Гости разошлись глубокой ночью, обнявшись парами, тройками и четверками. Распевая песни, душа друг друга в объятиях, они клялись друг другу если не в вечной любви, то в искренней дружбе и глубоком уважении. И в своих пьяных, но очень человеческих проявлениях чувств были милы и смешны. Максиму на секунду показалось, что столь редкие для нашего времени проявления искренних человеческих чувств он видел и чувствовал совсем недавно, в Полоцке на дне бога Купалы. Сердце тоскливо заныло.

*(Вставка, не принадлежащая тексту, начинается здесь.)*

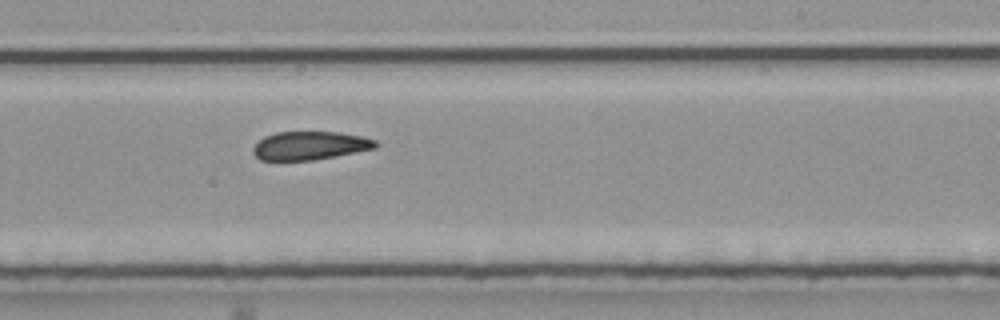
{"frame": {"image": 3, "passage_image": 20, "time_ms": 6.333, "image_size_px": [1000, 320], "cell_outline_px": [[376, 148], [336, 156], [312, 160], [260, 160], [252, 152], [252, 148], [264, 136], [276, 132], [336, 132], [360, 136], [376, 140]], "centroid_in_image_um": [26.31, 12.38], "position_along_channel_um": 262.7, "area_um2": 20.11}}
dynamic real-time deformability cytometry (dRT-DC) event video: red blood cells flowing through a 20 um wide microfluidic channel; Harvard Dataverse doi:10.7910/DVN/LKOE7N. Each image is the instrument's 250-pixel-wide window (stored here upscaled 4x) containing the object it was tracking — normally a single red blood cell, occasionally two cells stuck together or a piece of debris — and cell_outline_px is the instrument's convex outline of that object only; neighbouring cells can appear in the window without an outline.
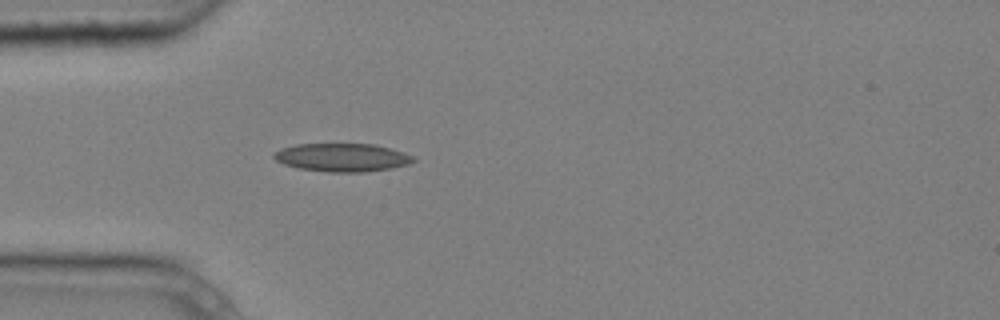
{"species": "common noctule bat (a hibernating species)", "species_latin": "Nyctalus noctula", "temperature_condition": "cold", "stored_images_in_passage": 4, "camera_frame_rate_fps": 3000, "um_per_image_px": 0.085, "animal": {"sex": "male", "body_mass_g": 20.4}, "frame": {"image": 1, "passage_image": 4, "time_ms": 1.0, "image_size_px": [1000, 320], "cell_outline_px": [[416, 160], [408, 164], [392, 168], [364, 172], [328, 172], [300, 168], [284, 164], [276, 160], [272, 156], [280, 148], [296, 144], [376, 144], [392, 148], [404, 152], [412, 156]], "centroid_in_image_um": [29.1, 13.38], "position_along_channel_um": 55.9, "area_um2": 22.95}}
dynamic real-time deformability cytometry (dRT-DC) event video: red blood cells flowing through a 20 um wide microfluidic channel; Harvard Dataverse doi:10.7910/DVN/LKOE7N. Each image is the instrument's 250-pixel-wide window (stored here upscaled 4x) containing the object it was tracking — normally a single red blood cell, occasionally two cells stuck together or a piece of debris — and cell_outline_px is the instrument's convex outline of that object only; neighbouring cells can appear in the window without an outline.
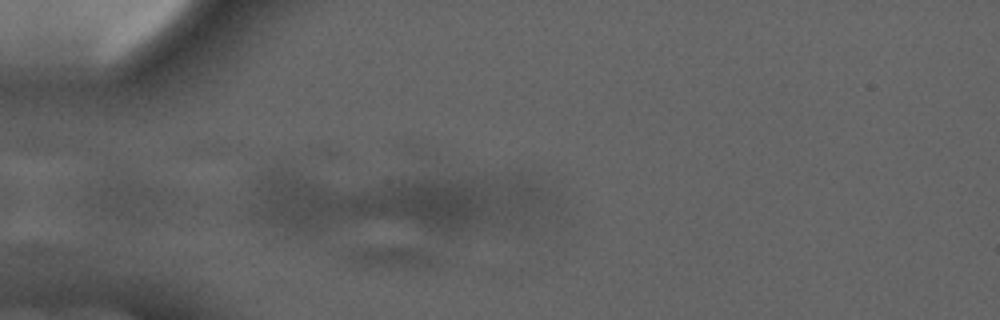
{"species": "common noctule bat (a hibernating species)", "species_latin": "Nyctalus noctula", "temperature_condition": "cold", "stored_images_in_passage": 4, "camera_frame_rate_fps": 3000, "um_per_image_px": 0.085, "animal": {"sex": "male", "forearm_length_mm": 52.5}, "frame": {"image": 1, "passage_image": 4, "time_ms": 3.333, "image_size_px": [1000, 320], "cell_outline_px": [[196, 204], [160, 220], [144, 224], [128, 224], [96, 216], [84, 212], [76, 204], [80, 188], [88, 180], [100, 176], [124, 176], [172, 188], [188, 196]], "centroid_in_image_um": [11.08, 17.0], "position_along_channel_um": 73.9, "area_um2": 29.02}}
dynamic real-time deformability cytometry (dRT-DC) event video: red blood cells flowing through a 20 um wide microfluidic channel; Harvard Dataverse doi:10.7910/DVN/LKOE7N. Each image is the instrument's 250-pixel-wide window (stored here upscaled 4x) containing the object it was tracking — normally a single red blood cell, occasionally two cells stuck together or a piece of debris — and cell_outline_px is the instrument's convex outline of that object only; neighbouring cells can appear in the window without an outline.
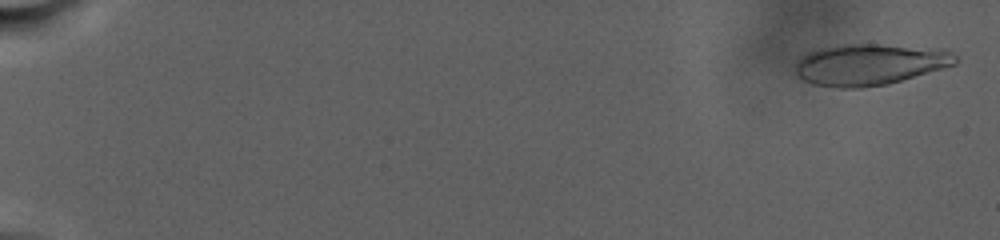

– На посошок! – вылетел Шурик с холодненькой бутылочкой и отвлек Максима от грустных мыслей.
Когда молодые остались дома наконец-то одни, Арина зажгла в спальне свечи и, оставшись лишь в ночном пеньюаре, с легкой иронией сказала:
– Дорогой, сегодня первая брачная ночь. Не оплошай, – и скользнула в его объятия.
Арина, с ее природной красотой, грацией и обаянием, могла свернуть мозги любому мужчине, в том числе и Максиму. Но боль, сидящая в сердце, не отступала, и только, проходя через разные ситуации, множилась и набирала палитру оттенков.